Что является характерным для романтического движения в музыке? В первую очередь — освобождение музыкальной стихии от каких-либо отвлеченных норм, полное проявление творческой воли художника.
Мы говорили уже о той гипертрофии музыкальности, которая присуща писателям романтикам и которая как бы компенсировала собой отсутствие политического выхода, возможности приложить свои силы для общественного строительства, «Свобода сердца, ума, души, всего. Свобода истинная, абсолютная, неизмеримая» (мемуары Берлиоза) — вот к чему стремился в своем творчестве Берлиоз. Музыкальный романтизм — это крайний субъективизм в музыке. Эту позицию музыканта-романтика впоследствии формулировал другой композитор начала XX века, сказав, что самое прекрасное в искусстве это — полная творческая свобода. «Я чувствую себя творцом и богом, когда я создаю какую-нибудь музыкальную поэму и знаю, что сию" минуту я могу ее изменить, могу заставить ее смеяться и плакать, совершенно переменить все ее формы»... Подобную творческую психологию мы наблюдаем и у Берлиоза. Другой чертой, характерной для романтической школы в общем и берлиозовской музыки в частности, является стремление к «программности», т. е. попытка передать в звуках свои субъективные ощущения от какого-либо крупного поэтического произведения. «Кориолан», «Эгмонт» — первые образцы такой симфонической программной музыки. По этому, открытому Бетховеном, пути пошел и Берлиоз.
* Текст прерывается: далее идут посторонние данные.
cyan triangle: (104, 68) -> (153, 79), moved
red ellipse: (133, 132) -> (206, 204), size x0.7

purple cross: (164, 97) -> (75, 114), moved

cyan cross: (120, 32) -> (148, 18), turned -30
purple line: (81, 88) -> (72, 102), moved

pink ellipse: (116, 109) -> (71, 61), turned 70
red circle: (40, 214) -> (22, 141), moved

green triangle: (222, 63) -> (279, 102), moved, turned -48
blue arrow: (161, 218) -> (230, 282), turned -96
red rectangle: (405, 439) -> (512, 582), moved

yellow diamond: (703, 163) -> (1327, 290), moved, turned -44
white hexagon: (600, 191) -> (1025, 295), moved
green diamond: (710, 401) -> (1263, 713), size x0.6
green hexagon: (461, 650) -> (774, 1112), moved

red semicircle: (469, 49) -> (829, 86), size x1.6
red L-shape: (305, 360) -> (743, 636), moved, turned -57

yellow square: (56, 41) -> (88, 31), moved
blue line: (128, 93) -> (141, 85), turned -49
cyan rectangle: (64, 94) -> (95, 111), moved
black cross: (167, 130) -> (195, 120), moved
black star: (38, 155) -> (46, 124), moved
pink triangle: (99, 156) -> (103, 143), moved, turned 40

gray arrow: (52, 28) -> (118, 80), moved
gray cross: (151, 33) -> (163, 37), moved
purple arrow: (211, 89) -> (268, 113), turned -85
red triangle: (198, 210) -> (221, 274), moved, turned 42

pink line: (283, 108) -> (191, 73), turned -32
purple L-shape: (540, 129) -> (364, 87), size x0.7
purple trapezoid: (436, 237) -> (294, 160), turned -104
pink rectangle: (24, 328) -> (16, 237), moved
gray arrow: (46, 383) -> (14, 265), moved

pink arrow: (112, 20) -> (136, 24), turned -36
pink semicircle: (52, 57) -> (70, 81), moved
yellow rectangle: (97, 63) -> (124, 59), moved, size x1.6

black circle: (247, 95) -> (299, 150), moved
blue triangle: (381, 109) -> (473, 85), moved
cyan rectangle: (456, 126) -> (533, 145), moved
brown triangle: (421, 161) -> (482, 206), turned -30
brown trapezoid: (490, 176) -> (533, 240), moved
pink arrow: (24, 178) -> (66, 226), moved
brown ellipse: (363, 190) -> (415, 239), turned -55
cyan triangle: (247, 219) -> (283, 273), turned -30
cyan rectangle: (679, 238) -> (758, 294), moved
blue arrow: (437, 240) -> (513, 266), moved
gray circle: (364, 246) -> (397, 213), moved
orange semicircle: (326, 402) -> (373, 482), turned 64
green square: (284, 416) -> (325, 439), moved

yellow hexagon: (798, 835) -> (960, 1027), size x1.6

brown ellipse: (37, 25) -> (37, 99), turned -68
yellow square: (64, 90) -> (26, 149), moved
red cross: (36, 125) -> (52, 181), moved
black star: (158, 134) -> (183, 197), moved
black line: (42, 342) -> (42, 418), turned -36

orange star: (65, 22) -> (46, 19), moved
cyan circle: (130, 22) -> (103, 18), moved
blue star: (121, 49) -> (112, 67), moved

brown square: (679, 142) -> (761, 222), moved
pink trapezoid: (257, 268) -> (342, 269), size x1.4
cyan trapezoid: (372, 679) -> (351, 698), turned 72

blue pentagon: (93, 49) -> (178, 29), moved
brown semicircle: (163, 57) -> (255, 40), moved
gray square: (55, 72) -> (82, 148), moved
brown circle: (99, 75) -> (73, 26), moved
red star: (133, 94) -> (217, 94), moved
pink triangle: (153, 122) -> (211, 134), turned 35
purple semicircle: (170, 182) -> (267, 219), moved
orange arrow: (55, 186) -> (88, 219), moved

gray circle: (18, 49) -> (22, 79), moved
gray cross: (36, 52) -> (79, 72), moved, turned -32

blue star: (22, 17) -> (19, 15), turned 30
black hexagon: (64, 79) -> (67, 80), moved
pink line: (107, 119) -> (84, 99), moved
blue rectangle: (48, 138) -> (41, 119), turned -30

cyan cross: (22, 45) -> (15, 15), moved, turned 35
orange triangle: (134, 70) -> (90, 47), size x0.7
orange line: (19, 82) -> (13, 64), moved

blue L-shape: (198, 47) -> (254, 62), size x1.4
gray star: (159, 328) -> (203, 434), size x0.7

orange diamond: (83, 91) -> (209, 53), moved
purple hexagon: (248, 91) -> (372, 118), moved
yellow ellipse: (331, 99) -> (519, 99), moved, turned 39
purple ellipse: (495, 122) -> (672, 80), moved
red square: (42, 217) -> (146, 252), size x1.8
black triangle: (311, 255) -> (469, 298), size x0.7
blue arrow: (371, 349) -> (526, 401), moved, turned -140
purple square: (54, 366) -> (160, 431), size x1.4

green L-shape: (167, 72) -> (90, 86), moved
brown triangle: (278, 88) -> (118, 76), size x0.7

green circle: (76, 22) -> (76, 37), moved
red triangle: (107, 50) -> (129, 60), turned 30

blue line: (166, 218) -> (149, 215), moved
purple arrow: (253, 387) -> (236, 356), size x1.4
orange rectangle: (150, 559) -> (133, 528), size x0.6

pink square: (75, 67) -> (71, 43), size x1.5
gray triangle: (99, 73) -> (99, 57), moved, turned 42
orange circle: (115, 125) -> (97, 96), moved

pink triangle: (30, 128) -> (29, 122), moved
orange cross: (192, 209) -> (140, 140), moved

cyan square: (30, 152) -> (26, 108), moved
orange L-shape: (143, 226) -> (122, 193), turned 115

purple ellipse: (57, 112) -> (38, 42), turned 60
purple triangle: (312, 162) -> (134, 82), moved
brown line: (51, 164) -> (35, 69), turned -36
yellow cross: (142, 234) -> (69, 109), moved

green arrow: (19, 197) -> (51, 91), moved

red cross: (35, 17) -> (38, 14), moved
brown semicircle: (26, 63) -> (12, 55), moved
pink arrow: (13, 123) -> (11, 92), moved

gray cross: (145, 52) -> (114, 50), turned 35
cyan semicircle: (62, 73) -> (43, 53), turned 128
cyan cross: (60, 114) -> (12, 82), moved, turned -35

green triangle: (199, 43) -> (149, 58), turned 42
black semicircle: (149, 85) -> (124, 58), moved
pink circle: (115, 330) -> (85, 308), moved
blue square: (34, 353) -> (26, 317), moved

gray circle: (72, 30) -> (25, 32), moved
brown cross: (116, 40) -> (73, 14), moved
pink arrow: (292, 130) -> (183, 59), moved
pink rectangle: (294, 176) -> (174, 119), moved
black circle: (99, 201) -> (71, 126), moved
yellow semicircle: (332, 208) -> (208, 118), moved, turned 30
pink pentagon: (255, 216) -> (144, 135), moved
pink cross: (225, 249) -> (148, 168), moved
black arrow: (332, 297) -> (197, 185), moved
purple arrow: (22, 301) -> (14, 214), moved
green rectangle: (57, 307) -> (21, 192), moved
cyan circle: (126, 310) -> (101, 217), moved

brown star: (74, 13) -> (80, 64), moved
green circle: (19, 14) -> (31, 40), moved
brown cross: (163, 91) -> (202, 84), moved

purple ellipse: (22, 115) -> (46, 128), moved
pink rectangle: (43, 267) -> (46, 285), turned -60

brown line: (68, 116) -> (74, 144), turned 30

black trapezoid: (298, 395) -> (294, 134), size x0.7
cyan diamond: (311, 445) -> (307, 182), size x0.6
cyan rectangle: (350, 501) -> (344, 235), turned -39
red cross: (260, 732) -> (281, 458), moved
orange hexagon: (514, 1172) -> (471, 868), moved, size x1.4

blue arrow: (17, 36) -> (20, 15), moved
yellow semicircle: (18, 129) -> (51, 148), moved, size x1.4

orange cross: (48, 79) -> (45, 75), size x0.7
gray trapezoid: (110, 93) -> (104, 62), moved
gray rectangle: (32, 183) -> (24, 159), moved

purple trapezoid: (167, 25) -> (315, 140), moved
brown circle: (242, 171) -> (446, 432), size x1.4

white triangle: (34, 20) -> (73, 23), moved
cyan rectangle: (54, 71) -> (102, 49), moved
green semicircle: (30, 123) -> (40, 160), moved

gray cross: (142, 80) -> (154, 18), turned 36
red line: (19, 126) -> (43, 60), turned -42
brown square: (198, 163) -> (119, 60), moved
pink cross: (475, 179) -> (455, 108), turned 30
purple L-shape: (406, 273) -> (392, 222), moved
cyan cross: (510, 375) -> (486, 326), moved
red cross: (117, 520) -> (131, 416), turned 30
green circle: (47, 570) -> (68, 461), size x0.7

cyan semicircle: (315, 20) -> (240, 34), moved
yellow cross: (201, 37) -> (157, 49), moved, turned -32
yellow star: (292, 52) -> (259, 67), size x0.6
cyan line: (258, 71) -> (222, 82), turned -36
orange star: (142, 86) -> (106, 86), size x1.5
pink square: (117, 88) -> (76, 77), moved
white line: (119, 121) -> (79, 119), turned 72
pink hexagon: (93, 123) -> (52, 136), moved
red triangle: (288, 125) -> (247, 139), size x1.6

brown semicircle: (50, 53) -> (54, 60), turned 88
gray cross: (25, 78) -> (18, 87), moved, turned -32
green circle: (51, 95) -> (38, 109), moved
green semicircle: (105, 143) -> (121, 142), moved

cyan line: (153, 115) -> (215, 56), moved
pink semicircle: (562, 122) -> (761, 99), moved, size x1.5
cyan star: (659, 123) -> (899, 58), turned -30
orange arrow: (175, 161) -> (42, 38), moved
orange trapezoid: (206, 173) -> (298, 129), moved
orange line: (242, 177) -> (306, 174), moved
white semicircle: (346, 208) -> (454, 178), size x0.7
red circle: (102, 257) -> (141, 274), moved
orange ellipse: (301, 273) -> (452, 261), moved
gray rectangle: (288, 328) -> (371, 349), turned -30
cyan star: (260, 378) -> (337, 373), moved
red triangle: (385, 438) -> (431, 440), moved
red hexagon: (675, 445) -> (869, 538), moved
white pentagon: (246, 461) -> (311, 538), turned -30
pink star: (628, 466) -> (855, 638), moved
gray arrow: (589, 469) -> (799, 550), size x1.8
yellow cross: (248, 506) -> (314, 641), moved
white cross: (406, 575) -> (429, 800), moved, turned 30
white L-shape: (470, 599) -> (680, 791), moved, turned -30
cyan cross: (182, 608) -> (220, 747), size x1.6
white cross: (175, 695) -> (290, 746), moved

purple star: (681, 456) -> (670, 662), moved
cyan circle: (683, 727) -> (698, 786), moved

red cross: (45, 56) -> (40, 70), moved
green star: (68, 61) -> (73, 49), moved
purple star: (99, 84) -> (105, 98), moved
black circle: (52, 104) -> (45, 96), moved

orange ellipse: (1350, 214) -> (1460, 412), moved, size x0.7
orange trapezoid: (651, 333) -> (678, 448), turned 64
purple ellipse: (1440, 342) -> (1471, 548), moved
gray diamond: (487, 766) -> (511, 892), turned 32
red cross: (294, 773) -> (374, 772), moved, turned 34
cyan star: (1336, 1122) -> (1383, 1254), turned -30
Вторая половина творческой биографии Берлиоза протекает в очень тяжелых для него условиях. В эпоху наполеоновской диктатуры, душившей всякое смелое движение общественной жизни такой пламенный новатор и демократ, как Берлиоз, не мог утвердить себя в Париже. Берлиоз был человеком определенных художественных убеждений, не желавшим поступаться ими ни при каких условиях. Он не был принят в круг тогдашних музыкальных вершителей дел, не вошел в консерваторскую профессуру, и его друзья были такие оппозиционно настроенные художники, как Гейне, Лист, Шуман. В высшей степени субъективный художник, он в разные времена вызывал к себе разное отношение. Только в начале XX века, благодаря пропаганде убежденных поклонников и последователей его творчества, началось «возрождение Берлиоза». В этом движении горячее участие приняли и русские музыканты, но их голос не получил общеевропейского отклика.
Творческая психология Берлиоза — это психология интеллигента-радикала, ненавидящего все пережитки старого, консерватизм в искусстве (что особенно отчетливо сказывается в его музыкальных фельетонах). Нервность, повышенная чувствительность, отвечавшая лихорадочному темпу общественной жизни, в эту эпоху всеобщего обогащения буржуазии, с одной стороны, и роста пролетарских революционных сил, с другой, необузданность фантазии, экзальтированность чувства, легко сменяющаяся апатией, надорванностью и душевной надломленностью — таковы основные черты берлиозовской психики, определяющей его музыкальное письмо. Наиболее постоянное в нем — это его всегдашнее стремление к грандиозности, жажда колоссального, расточительность в пользовании оркестровыми средствами, еще поныне делающие невозможным частое исполнение в подлинной редакции некоторых его произведений. Вместе с тем у Берлиоза всегда сильна зарядка гражданского пафоса (например в «Реквиеме» памяти жертв июльской революции, где нет следа церковности, или в «Траурно-триумфальной симфонии»). В этой черте сказывается потомок Великой французской революции. Госсек, писавший свои марши и «тедеумы» для всенародных торжеств, был его прямым предшественником. Мятежный дух Берлиоза сказывался в его музыке усиленным развитием всякого рода беспокойных ритмов (и это самая интересная и своеобразная черта его музыкального письма), асимметричностью мелодического рисунка. Еще Шуман в первом разборе «Фантастической симфонии» говорит о чувстве неуверенности, возбуждаемом берлиозовскими мелодиями, одна половина которых никогда не соответствует другой.